Les psychiatres ont pris position sur ce point : ils ne veulent se préoccuper que des troubles, et laissent la question de la souffrance à la charge de chacun. Cette attitude s’explique. La souffrance psychique fait partie de la vie de chacun, soit elle est en relation avec un trouble et va bénéficier des effets de son traitement, soit elle est existentielle et ne doit pas être objet de traitement puisqu’elle est en lien avec la vie. C’est juste, si ce n’est que tout comme les conséquences sociales des troubles psychiques graves se sont montrées telles que des compensations sociales ont paru justifiées (c’est ce qu’apporte la loi de 2005 sur le handicap), les souffrances psychiques des usagers ont aussi besoin d’une attitude psychique accueillante de la part de leur entourage, allant à l’encontre de la stigmatisation par la société.

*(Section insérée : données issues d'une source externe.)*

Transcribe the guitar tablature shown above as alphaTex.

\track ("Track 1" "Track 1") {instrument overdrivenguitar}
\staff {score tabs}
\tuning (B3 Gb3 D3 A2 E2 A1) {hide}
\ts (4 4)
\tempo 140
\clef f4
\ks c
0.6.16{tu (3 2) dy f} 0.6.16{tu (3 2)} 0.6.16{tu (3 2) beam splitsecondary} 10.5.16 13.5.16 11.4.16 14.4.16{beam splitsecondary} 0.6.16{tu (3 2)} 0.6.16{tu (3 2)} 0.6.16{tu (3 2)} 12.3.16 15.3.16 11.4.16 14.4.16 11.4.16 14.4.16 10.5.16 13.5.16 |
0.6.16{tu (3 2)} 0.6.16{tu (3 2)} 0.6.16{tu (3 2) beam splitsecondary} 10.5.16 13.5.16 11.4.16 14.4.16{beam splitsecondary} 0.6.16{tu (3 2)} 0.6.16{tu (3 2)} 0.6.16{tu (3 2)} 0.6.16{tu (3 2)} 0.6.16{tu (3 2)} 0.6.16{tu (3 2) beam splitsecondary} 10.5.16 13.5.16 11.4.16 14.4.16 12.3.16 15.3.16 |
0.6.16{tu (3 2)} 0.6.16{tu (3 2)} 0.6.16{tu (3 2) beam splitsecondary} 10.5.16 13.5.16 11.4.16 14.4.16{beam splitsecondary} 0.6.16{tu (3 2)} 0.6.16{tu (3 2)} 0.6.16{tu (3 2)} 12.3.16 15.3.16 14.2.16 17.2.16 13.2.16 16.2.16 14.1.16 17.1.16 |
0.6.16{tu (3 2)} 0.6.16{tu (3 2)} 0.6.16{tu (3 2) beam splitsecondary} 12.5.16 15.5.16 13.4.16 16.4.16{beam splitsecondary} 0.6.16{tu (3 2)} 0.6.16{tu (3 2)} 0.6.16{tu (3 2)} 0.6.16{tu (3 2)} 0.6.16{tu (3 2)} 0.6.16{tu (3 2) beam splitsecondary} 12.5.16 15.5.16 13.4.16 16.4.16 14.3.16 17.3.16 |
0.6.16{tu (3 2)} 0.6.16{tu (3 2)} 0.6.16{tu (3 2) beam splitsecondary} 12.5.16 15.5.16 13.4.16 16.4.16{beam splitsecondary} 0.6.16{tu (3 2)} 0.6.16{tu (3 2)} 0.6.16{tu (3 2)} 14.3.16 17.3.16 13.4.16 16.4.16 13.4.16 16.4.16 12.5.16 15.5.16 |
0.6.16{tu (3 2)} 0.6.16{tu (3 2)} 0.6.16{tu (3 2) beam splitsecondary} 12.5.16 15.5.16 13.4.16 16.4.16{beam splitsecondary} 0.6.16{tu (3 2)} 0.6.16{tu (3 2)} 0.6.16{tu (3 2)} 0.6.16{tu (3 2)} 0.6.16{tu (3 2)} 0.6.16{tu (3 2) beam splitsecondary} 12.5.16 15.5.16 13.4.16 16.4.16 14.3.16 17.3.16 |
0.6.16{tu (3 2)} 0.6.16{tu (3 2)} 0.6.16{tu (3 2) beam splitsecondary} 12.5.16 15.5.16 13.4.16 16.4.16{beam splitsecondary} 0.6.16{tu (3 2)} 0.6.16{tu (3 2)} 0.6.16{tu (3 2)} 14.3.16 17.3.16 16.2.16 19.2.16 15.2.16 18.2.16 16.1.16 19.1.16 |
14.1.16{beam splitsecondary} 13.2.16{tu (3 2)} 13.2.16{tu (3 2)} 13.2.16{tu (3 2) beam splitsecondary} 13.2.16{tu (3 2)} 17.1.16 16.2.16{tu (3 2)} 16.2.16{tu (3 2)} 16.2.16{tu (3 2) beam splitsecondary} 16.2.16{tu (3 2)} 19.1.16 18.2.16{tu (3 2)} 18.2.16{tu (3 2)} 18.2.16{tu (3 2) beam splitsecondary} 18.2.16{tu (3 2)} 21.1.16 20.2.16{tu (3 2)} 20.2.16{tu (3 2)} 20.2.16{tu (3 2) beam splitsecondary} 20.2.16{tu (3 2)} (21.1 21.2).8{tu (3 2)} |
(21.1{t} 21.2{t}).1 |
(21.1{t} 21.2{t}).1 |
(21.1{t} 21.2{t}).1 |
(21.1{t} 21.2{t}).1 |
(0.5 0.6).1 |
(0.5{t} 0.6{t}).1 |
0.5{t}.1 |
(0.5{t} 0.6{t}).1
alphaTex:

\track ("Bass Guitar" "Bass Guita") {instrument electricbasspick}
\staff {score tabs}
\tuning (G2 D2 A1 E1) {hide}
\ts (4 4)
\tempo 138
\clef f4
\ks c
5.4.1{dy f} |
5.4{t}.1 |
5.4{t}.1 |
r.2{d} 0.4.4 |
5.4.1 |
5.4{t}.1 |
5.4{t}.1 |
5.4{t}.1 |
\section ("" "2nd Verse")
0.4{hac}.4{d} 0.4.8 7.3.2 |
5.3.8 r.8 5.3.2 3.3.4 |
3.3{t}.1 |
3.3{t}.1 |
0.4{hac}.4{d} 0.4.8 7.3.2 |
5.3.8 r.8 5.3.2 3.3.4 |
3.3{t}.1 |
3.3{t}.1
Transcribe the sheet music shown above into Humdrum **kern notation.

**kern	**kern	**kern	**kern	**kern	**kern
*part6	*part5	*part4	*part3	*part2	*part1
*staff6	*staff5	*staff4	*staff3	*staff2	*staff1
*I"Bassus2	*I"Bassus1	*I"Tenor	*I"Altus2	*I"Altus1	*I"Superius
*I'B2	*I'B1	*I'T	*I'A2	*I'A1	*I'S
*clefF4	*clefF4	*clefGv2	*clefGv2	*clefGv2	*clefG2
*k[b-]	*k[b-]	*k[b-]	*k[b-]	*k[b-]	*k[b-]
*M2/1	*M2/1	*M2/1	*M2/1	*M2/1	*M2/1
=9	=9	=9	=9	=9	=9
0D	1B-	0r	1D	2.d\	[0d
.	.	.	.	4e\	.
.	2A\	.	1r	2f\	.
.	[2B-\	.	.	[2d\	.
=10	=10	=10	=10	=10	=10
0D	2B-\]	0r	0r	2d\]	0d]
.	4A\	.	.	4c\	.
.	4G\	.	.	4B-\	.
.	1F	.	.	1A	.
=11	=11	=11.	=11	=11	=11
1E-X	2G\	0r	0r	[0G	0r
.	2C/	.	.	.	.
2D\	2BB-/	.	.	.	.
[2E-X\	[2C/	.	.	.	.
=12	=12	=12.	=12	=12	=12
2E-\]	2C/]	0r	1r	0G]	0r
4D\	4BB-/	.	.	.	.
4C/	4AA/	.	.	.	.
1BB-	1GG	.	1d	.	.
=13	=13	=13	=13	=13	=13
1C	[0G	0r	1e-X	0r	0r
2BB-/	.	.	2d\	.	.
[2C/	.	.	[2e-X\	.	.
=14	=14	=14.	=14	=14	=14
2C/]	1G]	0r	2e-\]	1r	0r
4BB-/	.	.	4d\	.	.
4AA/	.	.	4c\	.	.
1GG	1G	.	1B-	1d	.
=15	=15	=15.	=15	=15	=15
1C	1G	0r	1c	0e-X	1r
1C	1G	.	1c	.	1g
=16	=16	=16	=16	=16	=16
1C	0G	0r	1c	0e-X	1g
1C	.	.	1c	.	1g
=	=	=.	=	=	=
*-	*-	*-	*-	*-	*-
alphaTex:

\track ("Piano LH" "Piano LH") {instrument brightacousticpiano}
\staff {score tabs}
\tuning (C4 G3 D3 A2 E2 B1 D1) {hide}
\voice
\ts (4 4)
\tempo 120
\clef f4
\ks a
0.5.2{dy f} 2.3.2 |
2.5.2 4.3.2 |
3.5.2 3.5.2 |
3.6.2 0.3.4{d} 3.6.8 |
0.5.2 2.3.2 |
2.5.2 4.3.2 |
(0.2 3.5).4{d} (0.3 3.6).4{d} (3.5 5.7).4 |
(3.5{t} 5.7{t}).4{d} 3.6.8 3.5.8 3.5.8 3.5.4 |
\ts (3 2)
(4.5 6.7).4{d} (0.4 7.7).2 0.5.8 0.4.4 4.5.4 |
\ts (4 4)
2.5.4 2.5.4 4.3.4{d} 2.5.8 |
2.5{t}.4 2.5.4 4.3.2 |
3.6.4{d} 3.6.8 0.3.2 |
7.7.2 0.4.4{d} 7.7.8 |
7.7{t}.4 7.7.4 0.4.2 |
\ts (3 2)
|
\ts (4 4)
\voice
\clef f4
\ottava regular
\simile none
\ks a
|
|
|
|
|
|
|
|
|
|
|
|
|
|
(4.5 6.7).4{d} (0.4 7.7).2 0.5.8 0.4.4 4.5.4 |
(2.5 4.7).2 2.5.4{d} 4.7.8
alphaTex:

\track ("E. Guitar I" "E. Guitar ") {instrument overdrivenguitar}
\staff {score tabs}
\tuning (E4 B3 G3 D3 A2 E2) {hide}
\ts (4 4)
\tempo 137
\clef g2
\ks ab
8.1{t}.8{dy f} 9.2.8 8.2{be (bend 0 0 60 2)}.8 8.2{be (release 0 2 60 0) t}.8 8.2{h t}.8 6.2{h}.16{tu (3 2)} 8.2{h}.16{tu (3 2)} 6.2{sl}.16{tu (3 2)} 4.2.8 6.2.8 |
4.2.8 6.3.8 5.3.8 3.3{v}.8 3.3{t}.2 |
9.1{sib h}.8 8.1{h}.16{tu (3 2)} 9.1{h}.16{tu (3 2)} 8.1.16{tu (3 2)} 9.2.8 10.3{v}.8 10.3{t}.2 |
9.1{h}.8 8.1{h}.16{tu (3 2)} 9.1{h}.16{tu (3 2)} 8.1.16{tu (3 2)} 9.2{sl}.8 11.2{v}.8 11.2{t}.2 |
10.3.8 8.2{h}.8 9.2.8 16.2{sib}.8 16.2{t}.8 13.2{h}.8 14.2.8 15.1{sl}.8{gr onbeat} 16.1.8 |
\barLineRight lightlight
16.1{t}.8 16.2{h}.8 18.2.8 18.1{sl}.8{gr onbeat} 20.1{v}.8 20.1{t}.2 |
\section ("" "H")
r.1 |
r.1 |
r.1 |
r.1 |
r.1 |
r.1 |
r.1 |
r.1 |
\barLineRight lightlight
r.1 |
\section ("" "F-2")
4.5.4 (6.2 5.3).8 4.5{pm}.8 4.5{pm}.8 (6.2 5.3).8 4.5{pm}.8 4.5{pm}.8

Nous pourrions différencier ainsi une souffrance psychique objective contemporaine des troubles et donc transitoire, et une souffrance psychique subjective, correspondant à notre souffrance existentielle, mais permanente et malmenée par la division que le trouble psychique grave entraine dans la personnalité des usagers. Il est essentiel de  la comprendre.
Ce sera l’objet d’un second volet.   La souffrance des usagers (2) (suite)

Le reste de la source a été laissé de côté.